Exercise description: Pictures appear among the records below and must be omitted. Repeat exactly the lines from the line with "usage privé ✔" to the line with "Макарий Жабынский", both included.

Input for this task:
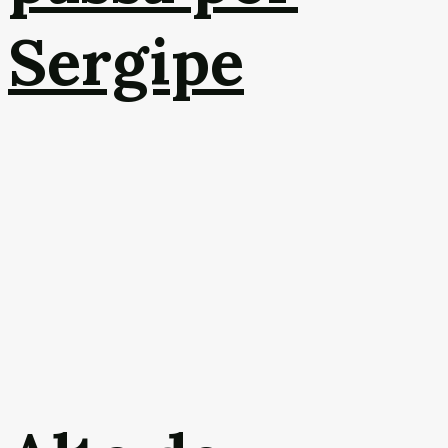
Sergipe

--

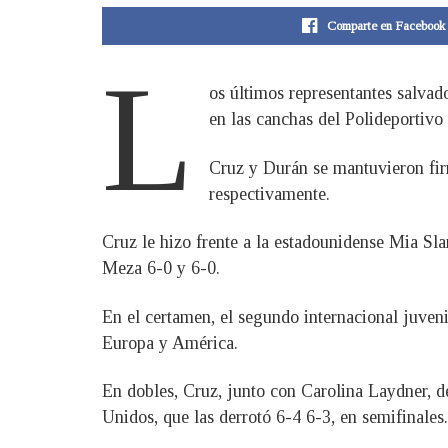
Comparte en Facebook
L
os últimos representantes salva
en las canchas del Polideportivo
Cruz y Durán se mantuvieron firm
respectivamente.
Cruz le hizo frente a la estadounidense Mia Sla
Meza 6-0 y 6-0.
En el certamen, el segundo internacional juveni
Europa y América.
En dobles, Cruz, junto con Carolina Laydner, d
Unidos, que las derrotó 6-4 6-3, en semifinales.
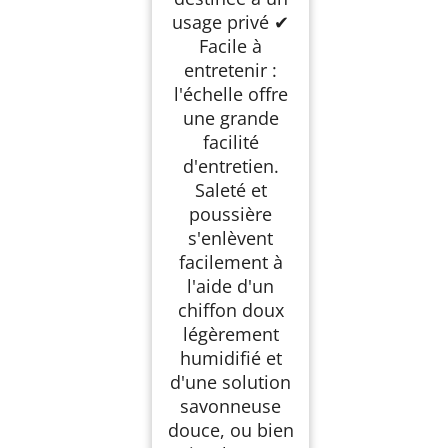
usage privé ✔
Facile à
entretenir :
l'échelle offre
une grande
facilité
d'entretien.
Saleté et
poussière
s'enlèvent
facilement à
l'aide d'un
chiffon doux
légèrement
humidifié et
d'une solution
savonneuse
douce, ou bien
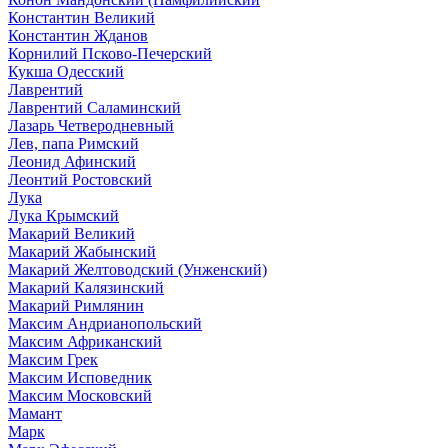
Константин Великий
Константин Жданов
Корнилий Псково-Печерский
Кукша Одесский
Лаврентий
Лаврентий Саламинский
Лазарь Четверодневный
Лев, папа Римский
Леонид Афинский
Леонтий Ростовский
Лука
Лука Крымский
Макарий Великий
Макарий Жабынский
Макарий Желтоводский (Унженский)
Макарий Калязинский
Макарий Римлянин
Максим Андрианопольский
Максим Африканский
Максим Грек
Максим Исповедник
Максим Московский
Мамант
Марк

Answer space:
usage privé ✔
Facile à
entretenir :
l'échelle offre
une grande
facilité
d'entretien.
Saleté et
poussière
s'enlèvent
facilement à
l'aide d'un
chiffon doux
légèrement
humidifié et
d'une solution
savonneuse
douce, ou bien
Константин Великий
Константин Жданов
Корнилий Псково-Печерский
Кукша Одесский
Лаврентий
Лаврентий Саламинский
Лазарь Четверодневный
Лев, папа Римский
Леонид Афинский
Леонтий Ростовский
Лука
Лука Крымский
Макарий Великий
Макарий Жабынский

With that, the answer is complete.